[Design files in plain text]
^^^^^^^^^^^^^^^^

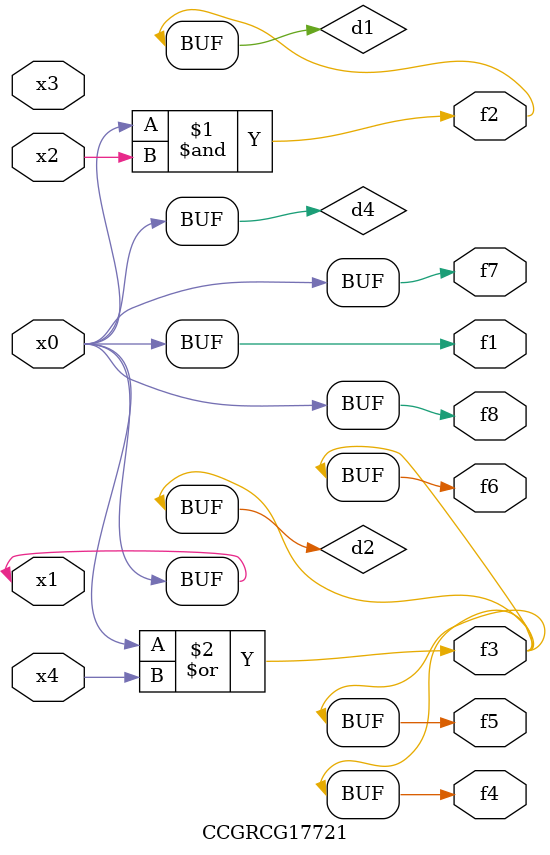
<source format=v>
module CCGRCG17721(
	input x0, x1, x2, x3, x4,
	output f1, f2, f3, f4, f5, f6, f7, f8
);

	wire d1, d2, d3, d4;

	and (d1, x0, x2);
	or (d2, x0, x4);
	nand (d3, x0, x2);
	buf (d4, x0, x1);
	assign f1 = d4;
	assign f2 = d1;
	assign f3 = d2;
	assign f4 = d2;
	assign f5 = d2;
	assign f6 = d2;
	assign f7 = d4;
	assign f8 = d4;
endmodule

</source>
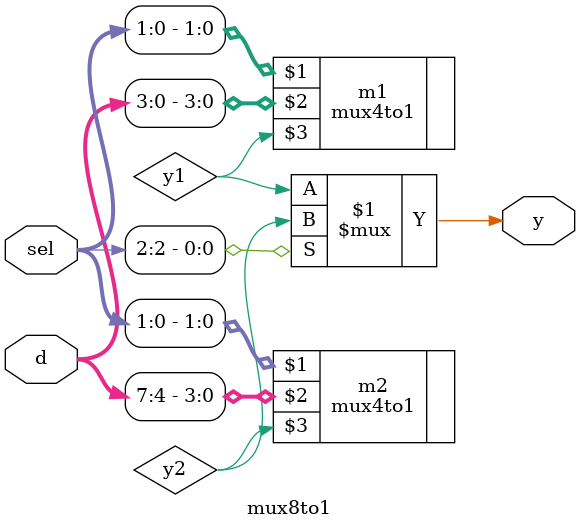
<source format=v>
module mux8to1(input [2:0] sel, input [7:0] d, output y);
  wire y1, y2;
  mux4to1 m1(sel[1:0], d[3:0], y1);
  mux4to1 m2(sel[1:0], d[7:4], y2);
  assign y = sel[2] ? y2 : y1;
endmodule

</source>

^^^^^^^^^^^^^^^^

REQUIREMENT
Drop every picture, then write out the remaining entries above exactly as they appear.

SOLUTION FOR THIS EXERCISE
<source format=v>
module CCGRCG17721(
	input x0, x1, x2, x3, x4,
	output f1, f2, f3, f4, f5, f6, f7, f8
);

	wire d1, d2, d3, d4;

	and (d1, x0, x2);
	or (d2, x0, x4);
	nand (d3, x0, x2);
	buf (d4, x0, x1);
	assign f1 = d4;
	assign f2 = d1;
	assign f3 = d2;
	assign f4 = d2;
	assign f5 = d2;
	assign f6 = d2;
	assign f7 = d4;
	assign f8 = d4;
endmodule

</source>
<source format=v>
module mux8to1(input [2:0] sel, input [7:0] d, output y);
  wire y1, y2;
  mux4to1 m1(sel[1:0], d[3:0], y1);
  mux4to1 m2(sel[1:0], d[7:4], y2);
  assign y = sel[2] ? y2 : y1;
endmodule

</source>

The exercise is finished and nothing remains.